─── Metin

30 Kasım 2014 01:02

Eşitlik olmadan adalet olur mu?

Cumhurbaşkanı Erdoğan’ın Uluslararası Kadın ve Adalet Zirvesi’nde yapmış olduğu konuşma uzun süre kadınların gündeminden düşmeyecek. Konuşmada yaptığı vurgular aynı zamanda iktidarın kadınlara uzun süredir çizdiği “hayatın” çizgilerini de belirginleştirmiş oldu. Kadınların yıllardır mücadele nedeni olan “eşitlik” in karşısına “adalet”i koyan iktidar, bu karşılaştırma ile aslında ne yapmaya çalışıyor? Kazanılmış olan haklarımızın yeniden tartışmaya açılması neye delalet? Tüm bunları 1997’de farklı kesimlerden kadınların oluşturduğu, eşitlik ilkesine ve kadınların haklarına dönük saldırılara karşı mücadele eden Eşitiz Kadın Grubu üyesi kadınlara sorduk. İşte yanıtları...

──────

Görevler:
1 - Metnin “Cumhurbaşkanı Erdoğan’ın Uluslararası” ile başlayıp “sorduk. İşte yanıtları...” ile biten bölümünü, “Eşitiz Kadın Grubu” adını “Eşitiz Kadın Platformu” olarak değiştirip yeniden yazın.
2 - Metne göre Eşitiz Kadın Grubu hangi yılda oluşturuldu?
Bu veriler metinle ilgili değildir.

─── Gösterilen Veriler

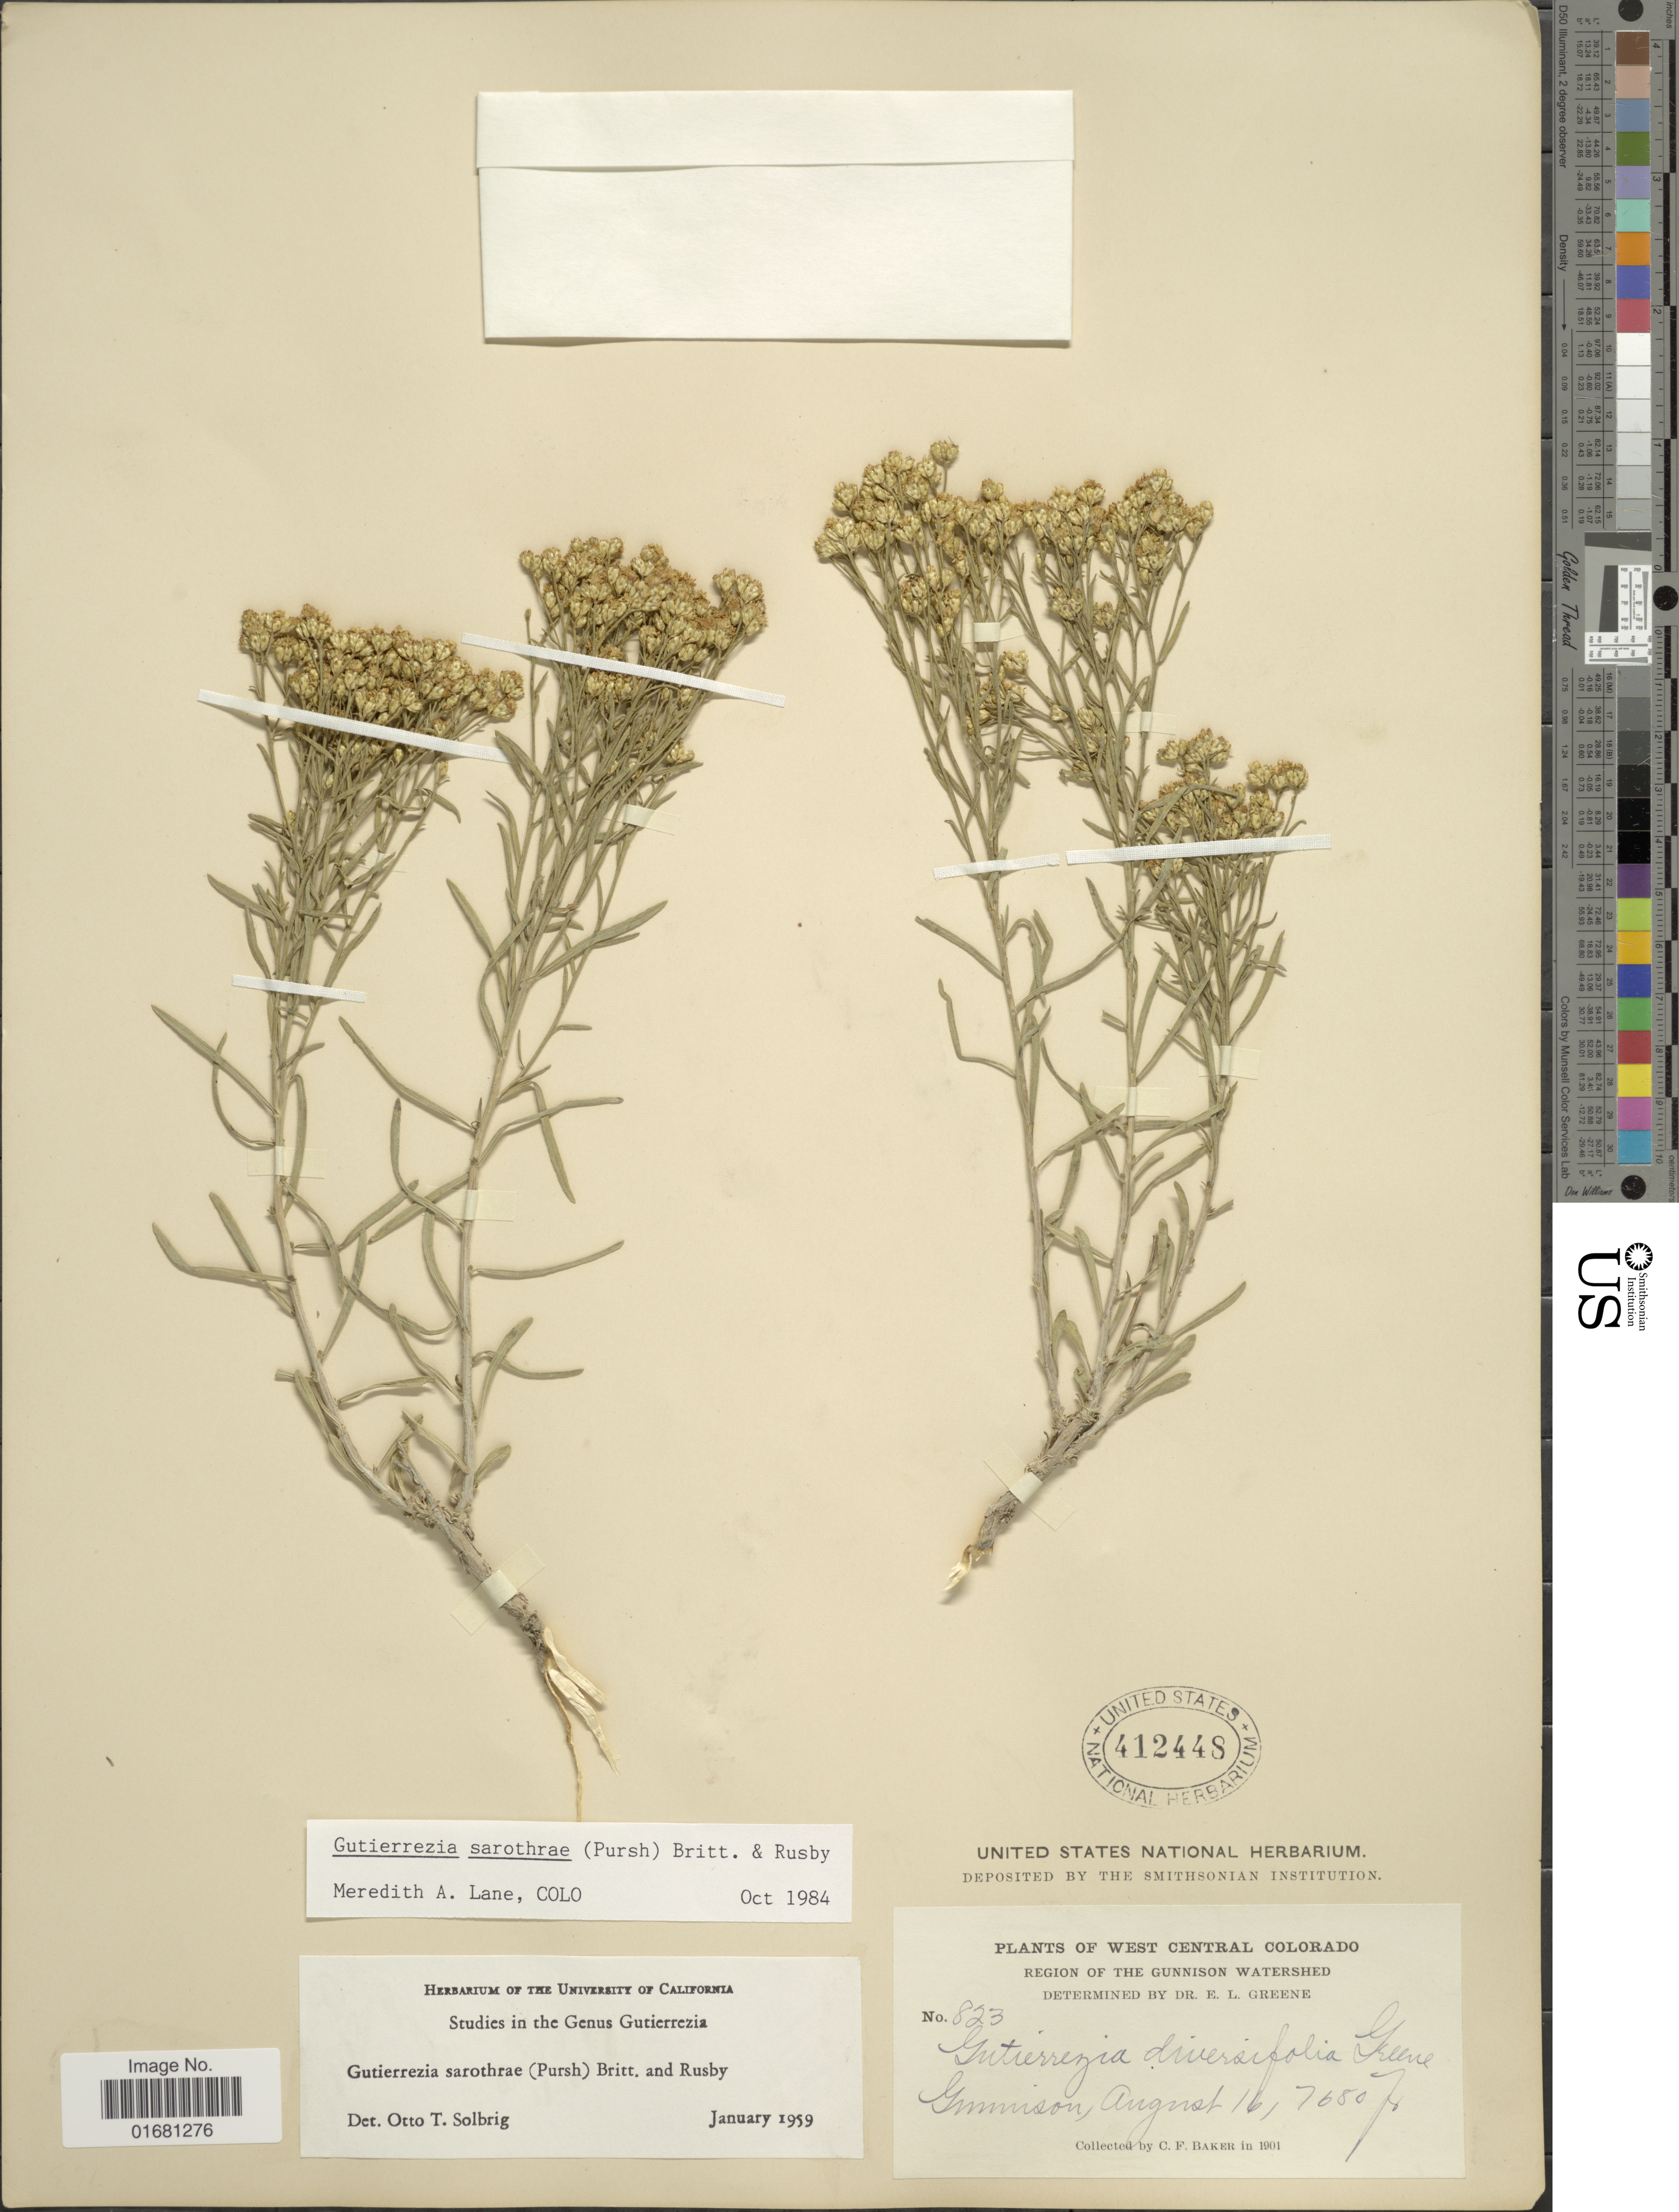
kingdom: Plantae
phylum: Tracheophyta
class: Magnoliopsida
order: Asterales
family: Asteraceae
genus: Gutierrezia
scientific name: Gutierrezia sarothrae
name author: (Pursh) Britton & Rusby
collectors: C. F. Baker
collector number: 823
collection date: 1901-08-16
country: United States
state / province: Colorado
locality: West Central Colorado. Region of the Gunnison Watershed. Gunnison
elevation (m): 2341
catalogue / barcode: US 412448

──────

Görevlerin Çözümleri:
1 -
Cumhurbaşkanı Erdoğan’ın Uluslararası Kadın ve Adalet Zirvesi’nde yapmış olduğu konuşma uzun süre kadınların gündeminden düşmeyecek. Konuşmada yaptığı vurgular aynı zamanda iktidarın kadınlara uzun süredir çizdiği “hayatın” çizgilerini de belirginleştirmiş oldu. Kadınların yıllardır mücadele nedeni olan “eşitlik” in karşısına “adalet”i koyan iktidar, bu karşılaştırma ile aslında ne yapmaya çalışıyor? Kazanılmış olan haklarımızın yeniden tartışmaya açılması neye delalet? Tüm bunları 1997’de farklı kesimlerden kadınların oluşturduğu, eşitlik ilkesine ve kadınların haklarına dönük saldırılara karşı mücadele eden Eşitiz Kadın Platformu üyesi kadınlara sorduk. İşte yanıtları...

2 - Eşitiz Kadın Grubu 1997’de oluşturuldu.